▶

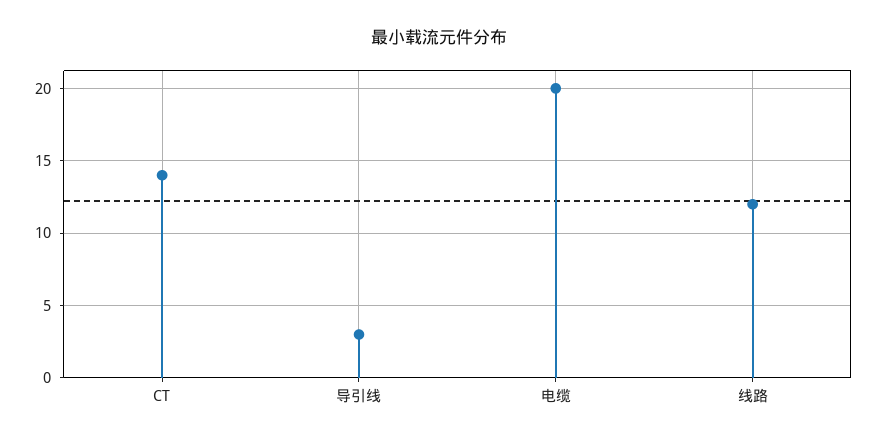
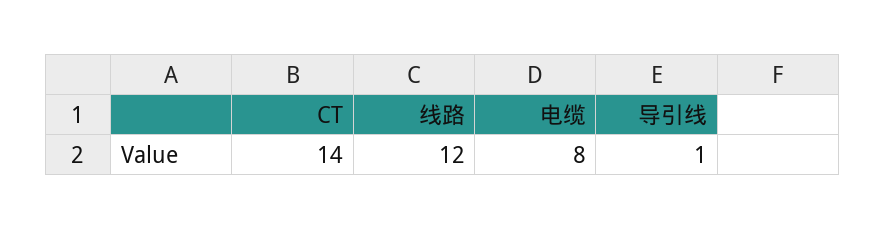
导引线: 3 -> 1
电缆: 20 -> 8

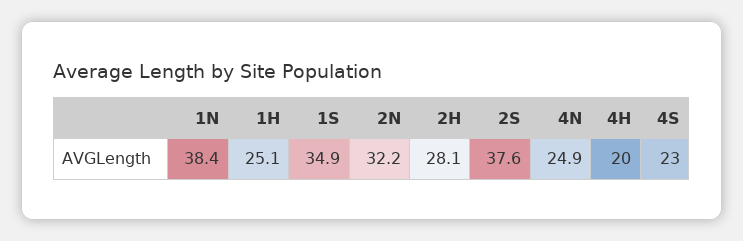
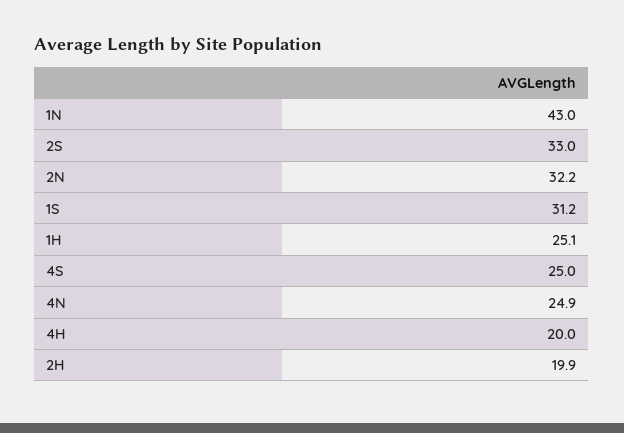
1N: 38.4 -> 43
1S: 34.9 -> 31.2
2H: 28.1 -> 19.9
2S: 37.6 -> 33
4S: 23 -> 25

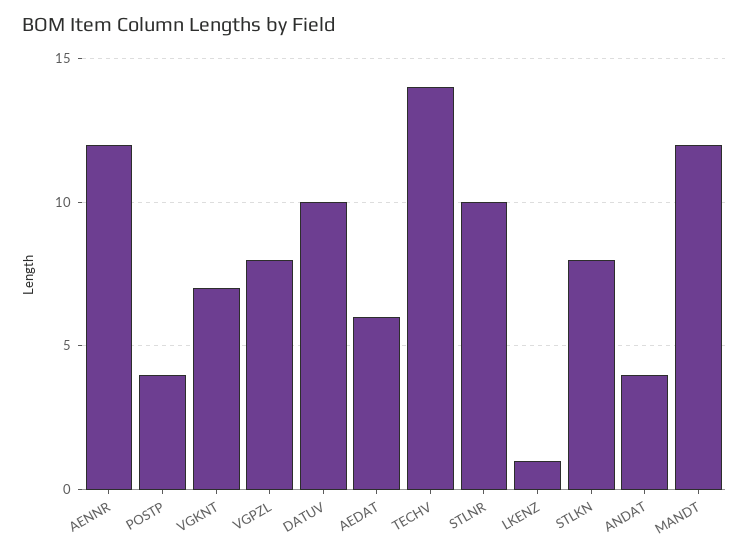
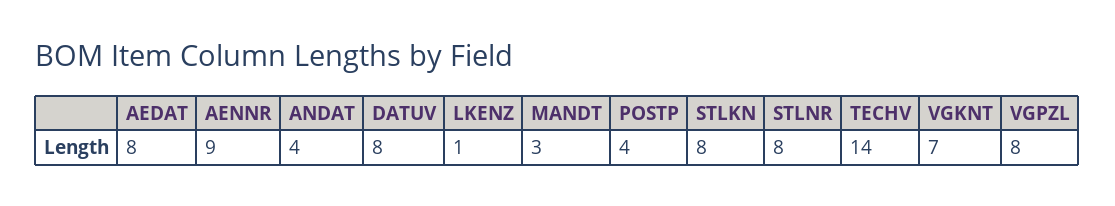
AENNR: 12 -> 9
DATUV: 10 -> 8
AEDAT: 6 -> 8
STLNR: 10 -> 8
MANDT: 12 -> 3

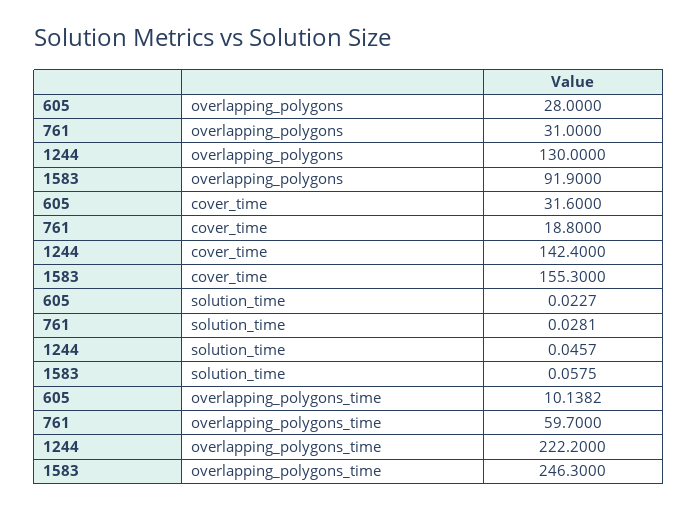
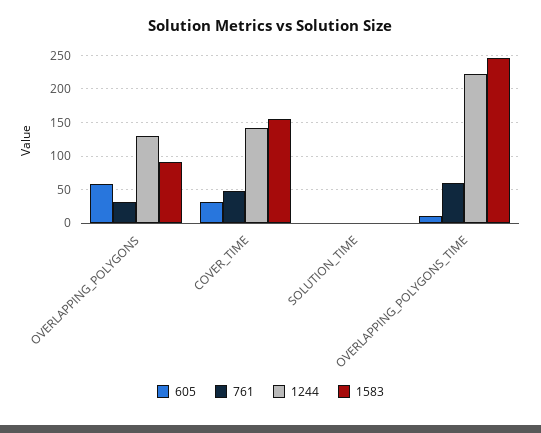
605, overlapping_polygons: 28 -> 60
761, cover_time: 18.8 -> 50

◀

__PROBLEM TO SOLVE__: Drop the images; return the entries above exactly as they appear.

__ANSWER BOX__:
导引线: 3 -> 1
电缆: 20 -> 8

1N: 38.4 -> 43
1S: 34.9 -> 31.2
2H: 28.1 -> 19.9
2S: 37.6 -> 33
4S: 23 -> 25

AENNR: 12 -> 9
DATUV: 10 -> 8
AEDAT: 6 -> 8
STLNR: 10 -> 8
MANDT: 12 -> 3

605, overlapping_polygons: 28 -> 60
761, cover_time: 18.8 -> 50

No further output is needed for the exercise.